Okay. So we should expect that to kind of revert back to that Q1 level? Is that fair?

Yes. This is fair to say.

Okay. Great. You mentioned that you anticipate commercial operations to be breakeven by the end of 2021. I assume this definition of commercial operations means gross profit exceeding selling and general administrative expenses, excluding research and development from that calculation. However, it seems like you might be separating some of your general administrative expenses from commercial operations as well. Do you believe that gross profit could surpass the combined total of general and selling expenses? It would be helpful to get some clarity on this.

Yes. We are considering all relevant commercial expenses, which also include some general and administrative costs related to sales and marketing, while excluding research and development. Our analysis is based on a non-GAAP framework, meaning we do not factor in share-based compensation and other non-GAAP elements. We are specifically referring to the most recent portion of the year. This outlines our plan.

Okay. So you want to finish Q4 with positive commercial operations as you mentioned earlier? That is helpful. I have a couple of quick clarification questions about the opaganib program. Dror, I'm not sure if you want to address this, but you've mentioned terms like shortly and upcoming regarding the data presentation. I won't press you for specifics, but do you anticipate that data by the end of September, by the end of the third quarter? That generally seems like a reasonable expectation, but I thought I’d give you the opportunity to confirm.

Yes, absolutely. There's nobody that wants to announce the data more than the team here with us right here. So we will make sure that the upcoming results reach the market as soon as possible. And yes, to answer your question, certainly, before the date that you mentioned.

Okay. And just the final question, which I know you've kind of been asked this from a couple of different angles. But I just wanted to get your take on if the data is statistically significant and strongly significant. With regards to the U.S. market, you've kind of said on one hand that the ability to file will depend on the data, but then in the press release, it specifically says that the FDA has indicated we will need to complete additional studies. My question is, is the language in the press release, is that firm? Is it definitely you will need to do additional studies in the U.S.? Or is that always up to interpretation of the final dataset?
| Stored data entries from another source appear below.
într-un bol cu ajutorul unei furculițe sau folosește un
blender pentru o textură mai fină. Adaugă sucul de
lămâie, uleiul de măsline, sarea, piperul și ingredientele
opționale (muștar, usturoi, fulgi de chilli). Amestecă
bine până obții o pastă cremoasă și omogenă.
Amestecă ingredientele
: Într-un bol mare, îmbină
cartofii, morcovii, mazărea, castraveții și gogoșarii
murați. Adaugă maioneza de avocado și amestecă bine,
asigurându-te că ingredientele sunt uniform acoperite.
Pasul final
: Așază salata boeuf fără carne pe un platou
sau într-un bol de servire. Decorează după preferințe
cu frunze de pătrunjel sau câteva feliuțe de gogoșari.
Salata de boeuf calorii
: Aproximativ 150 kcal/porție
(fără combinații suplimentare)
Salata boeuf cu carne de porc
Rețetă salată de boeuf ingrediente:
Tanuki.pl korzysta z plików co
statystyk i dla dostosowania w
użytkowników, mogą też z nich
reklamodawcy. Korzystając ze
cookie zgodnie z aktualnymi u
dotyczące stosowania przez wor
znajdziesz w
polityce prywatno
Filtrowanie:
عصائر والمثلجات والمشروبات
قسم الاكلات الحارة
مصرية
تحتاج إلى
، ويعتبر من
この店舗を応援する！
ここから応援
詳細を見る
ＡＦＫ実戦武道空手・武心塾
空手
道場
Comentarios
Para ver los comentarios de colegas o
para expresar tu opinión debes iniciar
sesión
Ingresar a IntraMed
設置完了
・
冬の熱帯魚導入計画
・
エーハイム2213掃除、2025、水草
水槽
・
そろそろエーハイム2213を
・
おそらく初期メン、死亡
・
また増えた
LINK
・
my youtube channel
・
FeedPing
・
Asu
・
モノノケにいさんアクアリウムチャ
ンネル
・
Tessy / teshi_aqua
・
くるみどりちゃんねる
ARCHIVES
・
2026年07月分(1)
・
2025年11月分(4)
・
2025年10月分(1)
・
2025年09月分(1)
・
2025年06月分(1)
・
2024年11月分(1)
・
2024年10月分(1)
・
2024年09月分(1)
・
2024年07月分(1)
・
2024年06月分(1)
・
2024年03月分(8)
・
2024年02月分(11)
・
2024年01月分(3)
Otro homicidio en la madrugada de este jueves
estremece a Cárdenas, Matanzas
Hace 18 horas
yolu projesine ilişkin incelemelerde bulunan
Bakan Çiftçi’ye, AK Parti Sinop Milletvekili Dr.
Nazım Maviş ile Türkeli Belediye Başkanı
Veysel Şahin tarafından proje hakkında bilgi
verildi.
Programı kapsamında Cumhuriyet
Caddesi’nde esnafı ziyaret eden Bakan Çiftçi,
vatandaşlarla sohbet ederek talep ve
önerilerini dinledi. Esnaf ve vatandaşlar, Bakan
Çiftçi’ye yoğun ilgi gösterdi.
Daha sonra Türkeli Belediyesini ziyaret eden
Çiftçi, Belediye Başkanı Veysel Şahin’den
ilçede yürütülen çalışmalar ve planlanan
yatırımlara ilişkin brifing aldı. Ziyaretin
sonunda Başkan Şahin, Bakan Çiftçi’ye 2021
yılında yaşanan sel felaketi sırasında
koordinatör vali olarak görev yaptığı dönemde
It's a very important point you raised. Everything that is stated is carefully worded up to the letter. This is exactly where we are with the FDA. And our consultants who are ex-FDA and other experts are very clear that the data will dictate everything. Now this is correct not only for the U.S. but ex-U.S. as well. I remind you that the vast majority of the market is outside the U.S. including Europe and many other countries. The disease is hitting right now pretty much everywhere. And we plan to evaluate the data with the regulators outside the U.S. as well as the FDA once it's available.

There are no more questions on the line. I will hand it over back to Dror for closing remarks.

Thank you, Andrea, and thank you, all, for joining the call. Please feel free to reach out to us if you have any additional questions. Keep safe, and we wish you all a pleasant day.

That concludes the call for today. Thank you for participating. You may all disconnect.